Gather each line containing the string "laptop" from these entries.

::: Records supplied :::

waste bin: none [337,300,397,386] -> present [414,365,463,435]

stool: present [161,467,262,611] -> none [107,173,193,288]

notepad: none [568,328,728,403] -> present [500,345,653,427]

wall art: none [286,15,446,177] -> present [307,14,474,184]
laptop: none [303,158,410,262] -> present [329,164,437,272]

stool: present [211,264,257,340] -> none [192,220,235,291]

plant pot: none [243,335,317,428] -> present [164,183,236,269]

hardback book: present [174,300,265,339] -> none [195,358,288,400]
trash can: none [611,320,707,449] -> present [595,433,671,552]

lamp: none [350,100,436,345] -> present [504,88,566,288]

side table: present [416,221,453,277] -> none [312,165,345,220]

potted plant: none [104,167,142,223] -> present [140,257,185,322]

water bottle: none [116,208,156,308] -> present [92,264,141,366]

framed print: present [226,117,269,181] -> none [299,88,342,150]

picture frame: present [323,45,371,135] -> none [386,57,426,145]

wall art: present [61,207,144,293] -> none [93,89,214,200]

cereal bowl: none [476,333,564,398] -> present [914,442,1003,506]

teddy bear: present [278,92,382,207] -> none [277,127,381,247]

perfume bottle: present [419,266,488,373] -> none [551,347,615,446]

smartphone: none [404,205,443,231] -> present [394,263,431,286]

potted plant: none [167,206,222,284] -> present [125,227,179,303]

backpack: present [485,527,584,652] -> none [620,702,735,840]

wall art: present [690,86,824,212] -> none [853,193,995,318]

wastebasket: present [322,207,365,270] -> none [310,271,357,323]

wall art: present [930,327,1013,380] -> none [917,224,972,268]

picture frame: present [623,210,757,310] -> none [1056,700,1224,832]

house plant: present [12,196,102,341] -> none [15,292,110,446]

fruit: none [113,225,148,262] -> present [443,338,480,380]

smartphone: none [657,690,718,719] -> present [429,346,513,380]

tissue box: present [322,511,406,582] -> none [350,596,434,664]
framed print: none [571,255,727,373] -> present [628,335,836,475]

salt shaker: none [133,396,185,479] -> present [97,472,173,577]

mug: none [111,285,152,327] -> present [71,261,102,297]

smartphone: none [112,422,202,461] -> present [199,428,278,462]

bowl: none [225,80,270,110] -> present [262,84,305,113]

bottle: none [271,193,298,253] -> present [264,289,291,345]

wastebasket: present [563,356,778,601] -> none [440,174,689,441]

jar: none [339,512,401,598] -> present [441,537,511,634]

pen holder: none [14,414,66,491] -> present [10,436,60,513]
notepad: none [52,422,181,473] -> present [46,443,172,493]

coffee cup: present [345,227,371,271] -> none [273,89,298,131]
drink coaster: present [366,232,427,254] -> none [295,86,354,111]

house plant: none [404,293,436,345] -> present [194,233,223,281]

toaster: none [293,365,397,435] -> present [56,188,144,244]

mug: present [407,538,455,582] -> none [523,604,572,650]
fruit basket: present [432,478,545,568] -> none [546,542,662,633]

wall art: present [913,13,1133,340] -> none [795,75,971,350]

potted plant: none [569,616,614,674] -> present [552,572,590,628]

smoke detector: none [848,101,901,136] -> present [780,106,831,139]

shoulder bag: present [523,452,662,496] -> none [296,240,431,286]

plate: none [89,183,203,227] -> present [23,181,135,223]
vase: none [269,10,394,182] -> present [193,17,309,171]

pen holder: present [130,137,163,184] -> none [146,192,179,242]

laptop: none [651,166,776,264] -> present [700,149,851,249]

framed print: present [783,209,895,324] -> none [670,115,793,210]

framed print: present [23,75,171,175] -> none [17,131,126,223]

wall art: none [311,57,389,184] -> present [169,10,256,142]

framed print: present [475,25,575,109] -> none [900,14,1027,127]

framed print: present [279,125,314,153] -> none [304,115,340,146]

:::

Final answer:
laptop: none [303,158,410,262] -> present [329,164,437,272]
laptop: none [651,166,776,264] -> present [700,149,851,249]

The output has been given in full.